[EXERCISE] Below are the records; give again exactly the line with "0.10442 | True", the line with "0.08048 | False", and each line that lies between them, and nothing besides.
_ _ _ _ _
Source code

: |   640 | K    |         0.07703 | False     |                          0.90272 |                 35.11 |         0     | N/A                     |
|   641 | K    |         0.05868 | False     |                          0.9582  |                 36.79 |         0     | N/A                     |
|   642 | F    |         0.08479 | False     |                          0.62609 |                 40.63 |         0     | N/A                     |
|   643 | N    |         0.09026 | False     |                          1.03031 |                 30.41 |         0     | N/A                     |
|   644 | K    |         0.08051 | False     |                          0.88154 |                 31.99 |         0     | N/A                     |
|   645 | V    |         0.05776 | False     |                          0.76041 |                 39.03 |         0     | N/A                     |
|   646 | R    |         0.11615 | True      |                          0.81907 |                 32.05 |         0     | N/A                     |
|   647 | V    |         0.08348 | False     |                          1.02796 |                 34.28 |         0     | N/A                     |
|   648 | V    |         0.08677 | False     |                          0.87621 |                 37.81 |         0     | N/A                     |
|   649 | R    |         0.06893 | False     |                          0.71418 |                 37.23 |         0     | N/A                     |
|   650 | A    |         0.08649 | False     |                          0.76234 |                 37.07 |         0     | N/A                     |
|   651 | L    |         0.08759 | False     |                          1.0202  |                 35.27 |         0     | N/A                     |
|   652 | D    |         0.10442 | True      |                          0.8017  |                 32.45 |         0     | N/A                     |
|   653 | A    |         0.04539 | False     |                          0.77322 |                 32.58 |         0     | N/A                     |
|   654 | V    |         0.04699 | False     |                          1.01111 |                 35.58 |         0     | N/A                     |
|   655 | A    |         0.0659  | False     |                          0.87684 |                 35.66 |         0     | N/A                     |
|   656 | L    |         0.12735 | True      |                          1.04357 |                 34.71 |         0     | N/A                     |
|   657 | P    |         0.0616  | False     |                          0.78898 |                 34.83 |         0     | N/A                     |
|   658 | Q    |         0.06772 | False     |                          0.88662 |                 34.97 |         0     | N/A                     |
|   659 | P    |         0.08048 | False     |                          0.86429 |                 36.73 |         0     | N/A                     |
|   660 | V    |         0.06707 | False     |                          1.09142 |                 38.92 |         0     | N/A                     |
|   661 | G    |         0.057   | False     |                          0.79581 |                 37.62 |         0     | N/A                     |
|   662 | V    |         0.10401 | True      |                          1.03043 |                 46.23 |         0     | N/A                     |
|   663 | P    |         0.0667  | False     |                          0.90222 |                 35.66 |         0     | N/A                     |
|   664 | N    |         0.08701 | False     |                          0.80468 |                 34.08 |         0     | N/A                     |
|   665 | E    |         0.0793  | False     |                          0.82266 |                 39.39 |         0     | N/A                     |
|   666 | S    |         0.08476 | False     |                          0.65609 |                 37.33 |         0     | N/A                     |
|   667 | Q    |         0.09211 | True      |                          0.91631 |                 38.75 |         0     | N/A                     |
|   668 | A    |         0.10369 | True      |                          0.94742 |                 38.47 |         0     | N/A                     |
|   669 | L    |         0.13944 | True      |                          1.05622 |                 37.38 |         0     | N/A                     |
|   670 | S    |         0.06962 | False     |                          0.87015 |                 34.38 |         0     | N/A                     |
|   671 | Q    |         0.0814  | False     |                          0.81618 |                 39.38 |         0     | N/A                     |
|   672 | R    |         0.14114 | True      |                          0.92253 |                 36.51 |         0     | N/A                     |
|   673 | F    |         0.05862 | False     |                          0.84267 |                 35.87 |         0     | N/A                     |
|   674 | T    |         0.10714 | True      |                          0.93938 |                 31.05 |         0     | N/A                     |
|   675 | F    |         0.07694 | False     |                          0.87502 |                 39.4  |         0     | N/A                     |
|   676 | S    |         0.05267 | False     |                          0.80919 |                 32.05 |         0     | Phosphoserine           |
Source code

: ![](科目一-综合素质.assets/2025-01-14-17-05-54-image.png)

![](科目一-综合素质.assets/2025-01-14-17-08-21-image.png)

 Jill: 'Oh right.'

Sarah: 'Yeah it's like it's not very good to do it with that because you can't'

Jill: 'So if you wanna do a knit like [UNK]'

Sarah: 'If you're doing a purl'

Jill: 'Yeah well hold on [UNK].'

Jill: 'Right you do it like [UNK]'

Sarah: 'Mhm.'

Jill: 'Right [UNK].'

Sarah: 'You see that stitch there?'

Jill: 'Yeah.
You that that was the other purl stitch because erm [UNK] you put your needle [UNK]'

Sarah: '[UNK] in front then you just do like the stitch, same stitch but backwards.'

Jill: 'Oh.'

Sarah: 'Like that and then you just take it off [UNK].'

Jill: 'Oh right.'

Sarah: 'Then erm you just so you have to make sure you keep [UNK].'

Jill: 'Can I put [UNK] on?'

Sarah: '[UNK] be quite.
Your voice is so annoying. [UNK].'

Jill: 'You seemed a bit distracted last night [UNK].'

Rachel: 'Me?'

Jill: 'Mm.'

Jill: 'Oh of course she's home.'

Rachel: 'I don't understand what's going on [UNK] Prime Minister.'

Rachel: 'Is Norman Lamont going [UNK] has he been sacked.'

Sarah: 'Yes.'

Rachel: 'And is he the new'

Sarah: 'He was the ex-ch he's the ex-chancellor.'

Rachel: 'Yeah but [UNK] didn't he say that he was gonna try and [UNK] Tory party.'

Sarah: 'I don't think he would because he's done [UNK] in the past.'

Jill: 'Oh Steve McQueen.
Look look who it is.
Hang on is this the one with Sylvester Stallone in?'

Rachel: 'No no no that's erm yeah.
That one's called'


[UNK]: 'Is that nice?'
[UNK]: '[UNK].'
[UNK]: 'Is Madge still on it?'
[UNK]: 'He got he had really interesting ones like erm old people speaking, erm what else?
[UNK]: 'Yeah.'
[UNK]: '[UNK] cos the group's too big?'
_ _ _ _ _
[RESPONSE AREA]
|   652 | D    |         0.10442 | True      |                          0.8017  |                 32.45 |         0     | N/A                     |
|   653 | A    |         0.04539 | False     |                          0.77322 |                 32.58 |         0     | N/A                     |
|   654 | V    |         0.04699 | False     |                          1.01111 |                 35.58 |         0     | N/A                     |
|   655 | A    |         0.0659  | False     |                          0.87684 |                 35.66 |         0     | N/A                     |
|   656 | L    |         0.12735 | True      |                          1.04357 |                 34.71 |         0     | N/A                     |
|   657 | P    |         0.0616  | False     |                          0.78898 |                 34.83 |         0     | N/A                     |
|   658 | Q    |         0.06772 | False     |                          0.88662 |                 34.97 |         0     | N/A                     |
|   659 | P    |         0.08048 | False     |                          0.86429 |                 36.73 |         0     | N/A                     |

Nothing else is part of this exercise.